Today’s situation is such that the priesthood is no longer universal. The nation of Israel failed; must the church fail too? During these two thousand years, there have never been as many priests as Christians. In church history, we often see a separation between the priests and the other believers. An intermediary class has come between God and His people. This is the work and the teaching of the Nicolaitans.

I hope brothers and sisters will see this clearly; we cannot allow an intermediary class to exist. We will not accept any group standing between God’s children and God, serving as an intermediary priesthood. We ought never to accept that. We know what the church is. In the church every child of God is a priest. We do not ask one or a few to manage spiritual things for us. An intermediary class cannot be accepted in the church.

Take note that our controversy is not with the outward form but with the contents of Christianity. We see today the presence of an intermediary class in Christianity—those who are appointed to serve God while the rest of the people are merely members of the church. Even though the latter are God’s children, they yet depend on the former in their approach to God. Not only does such an intermediary class exist, but it is even permitted by many organizations. We, however, cannot accept this intermediary class, for we will not, as the Israelites of old did, forfeit the grace God has given the church under the New Covenant.

Let us, then, get rid of the intermediary class. The best way to abolish it is for everyone to be in that class! We should kneel before the Lord and say, "Lord, I am willing to serve you. I am willing to be a priest."

The idea of an intermediary class comes from the world, from the flesh, from idol worship, and from the love of the world. If, from the beginning, all the brethren would deny the world and its idols, they would be able to offer themselves to God. They would say, "Hereafter I live on earth for the sole purpose of serving God." Quite naturally, then, the intermediary class would dissolve. If every brother and sister realized that serving God is our only occupation, the intermediary class would fade away in no time.
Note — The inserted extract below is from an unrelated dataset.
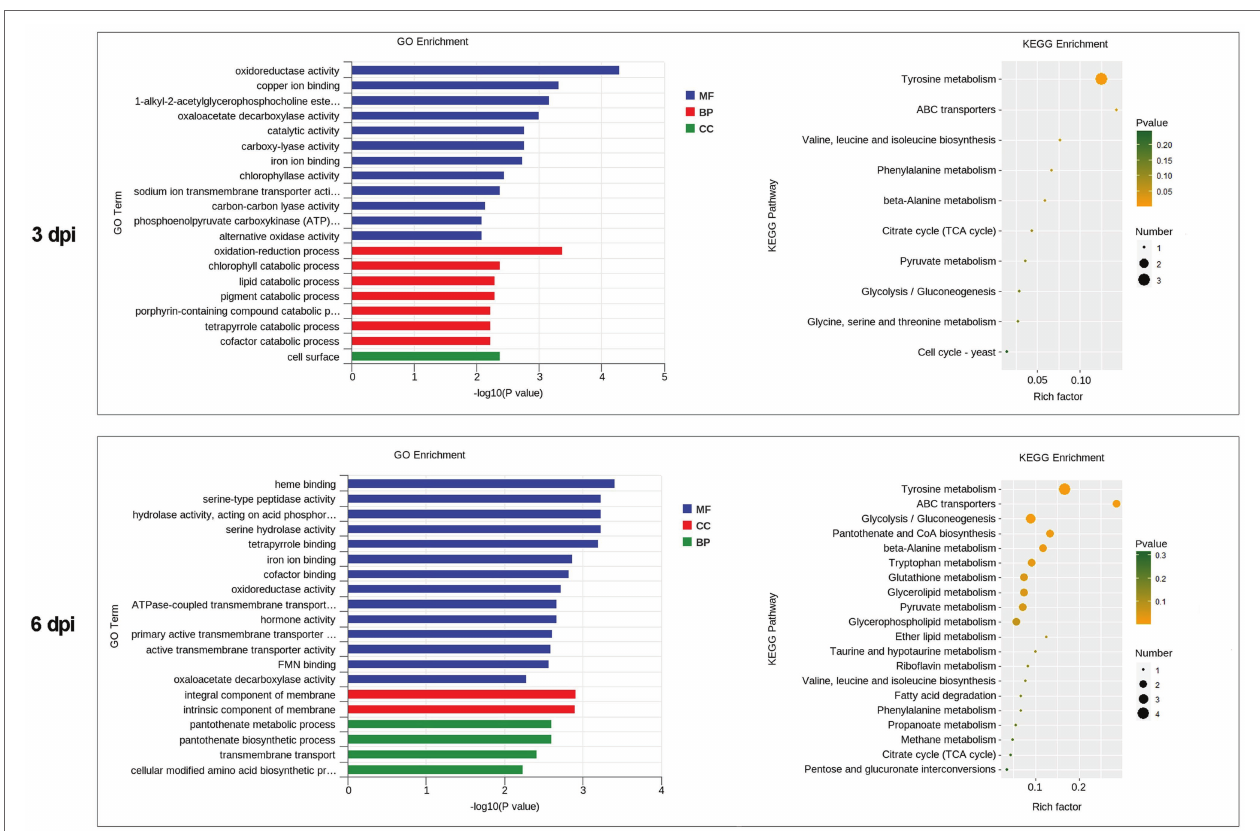
FIGURE 6 | Functional enrichment analyses for DEGs in M. sextelata at 3 and 6 days post-inoculation. GO enrichment analyses, GO term enrichment values of p are indicated on the x -axis. BP, biological process; MF, molecular function; CC, cellular component. KEGG enrichment analyses, x -axis represents the rich factor; the dot size indicates the number of DEGs involved in the pathway; Color bars on the right represent the values of p of the KEGG pathway. 3 and 6 dpi represent 3 and 6 days post-inoculation. DEGs, differentially expressed genes; GO, gene ontology; KEGG, kyoto encyclopedia of genes and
Actually, right from the outset, no mediatorial class should be allowed. It is only through failure and self-will that such a class can ever come into being. It seems to be natural that some serve the Lord and some not. Those who do not may engage in earthly things; those who do take care of spiritual things. The very most the former will do for the latter is to contribute some money. They go about their own businesses as traders, teachers, or physicians and seem to be utterly unconcerned with serving God. Sometimes they may want to be better Christians, so they set aside a certain time in the week to attend church services and to give some money as their offering. In this way the people of God are separated from the priests of God. This ought not to happen. We must realize that as Christians we ought to be fully committed; those who are fully committed are priests.
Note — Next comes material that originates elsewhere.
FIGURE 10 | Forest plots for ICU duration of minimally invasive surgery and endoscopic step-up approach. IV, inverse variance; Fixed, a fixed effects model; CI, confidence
As the church falls progressively, from the works of the Nicolaitans at the Apostolic age to the domination of the prophetess Jezebel in the Roman Catholic system, God can no longer tolerate it. Hence comes Sardis. Sardis means "restoration" in the Greek. Sardis is God’s reaction to Thyatira. The history of revivals is the story of divine reactions. Whenever God starts to do the work of revival, He is reacting against the status quo. Now God’s reaction becomes man’s.